One of the popular questions on the Mendelspod program is how those doing sequencing decide between the quality of PacBio’s long reads and the cheaper short read technology, such as that of Illumina or Thermo Fisher. Steve Marsh, the Director of Bioinformatics at the Anthony Nolan Research Institute in London, provides the most clear and dramatic answer yet: use the PacBio system exclusively. Established in 1974 by the mother of a boy with a rare blood disease, the Anthony Nolan Institute is a world leader in blood crossmatching and donor/patient registries. Steve and his team at the Institute have dramatically improved the resolution of HLA typing, one of the methods for matching a donor’s blood tissue with that of the transplant recipient. Thirty years ago when Steve entered the field, HLA typing was performed with serology and there were just 119 HLA antigens that were known. “We thought 119 was a lot of diversity,” says Steve. With the advent of genomic tools in the 90’s, HLA typing moved to the level of the genetic allele, done first with PCR and then with sequencing. “We knew that the HLA molecules were polymorphic, but now we know they are hyper-polymorphic. . . For example, ‘A2’ is a specificity, and serologically we recognized the specificity ‘A2,’ and that was it. We now recognize that there are over 500 different variants of A2,” Steve explains. Knowing more about the incredible diversity of blood types can make achieving a donor/patient match seem all the more prohibitive. More variables mean fewer candidates. But research at the Anthony Nolan is now paying off and is robust enough to make a difference in the clinic. Ideally blood registries will provide precise matches and do so immediately. All this explains why Steve is so keen on the PacBio system. In a field where the quality of the sequencing makes the difference between the right match and not, the increased price of the longer reads is worth it.

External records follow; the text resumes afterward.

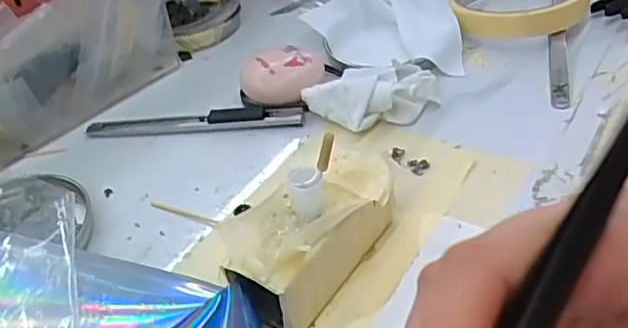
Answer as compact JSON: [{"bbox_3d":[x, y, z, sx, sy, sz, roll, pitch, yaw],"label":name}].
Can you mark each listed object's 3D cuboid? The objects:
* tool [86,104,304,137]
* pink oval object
[{"bbox_3d":[-0.069,-0.024,0.355,0.126,0.008,0.017,-3,38,8],"label":"tool"},{"bbox_3d":[-0.019,-0.050,0.362,0.048,0.023,0.033,-6,38,5],"label":"pink oval object"}]

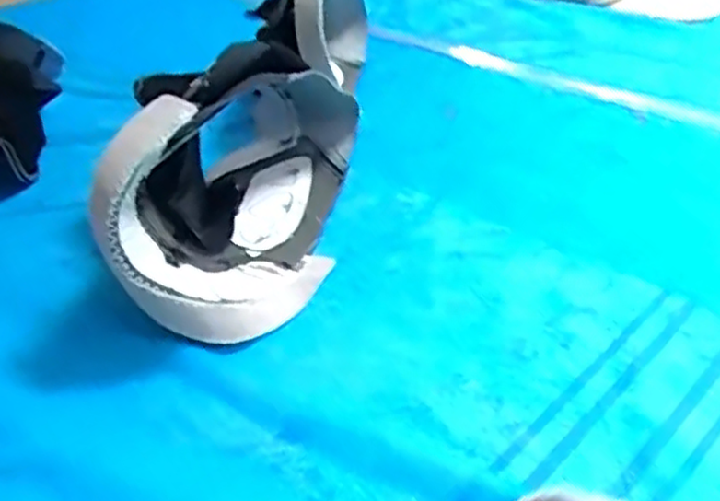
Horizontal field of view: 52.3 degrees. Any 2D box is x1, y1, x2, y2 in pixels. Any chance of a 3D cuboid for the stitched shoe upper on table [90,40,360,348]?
[{"bbox_3d":[-0.085,-0.068,0.562,0.119,0.137,0.282,2,34,9],"label":"stitched shoe upper on table"}]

Neema Mayor from Anthony Nolan Research Institute offers an introduction to the challenges of characterizing the HLA region, noting that improvements in resolution have allowed scientists to dramatically expand the number of classifications used to match donors to recipients. As sequencing resolution improves, Mayor says, scientists expect to find even more polymorphisms than what has been already catalogued.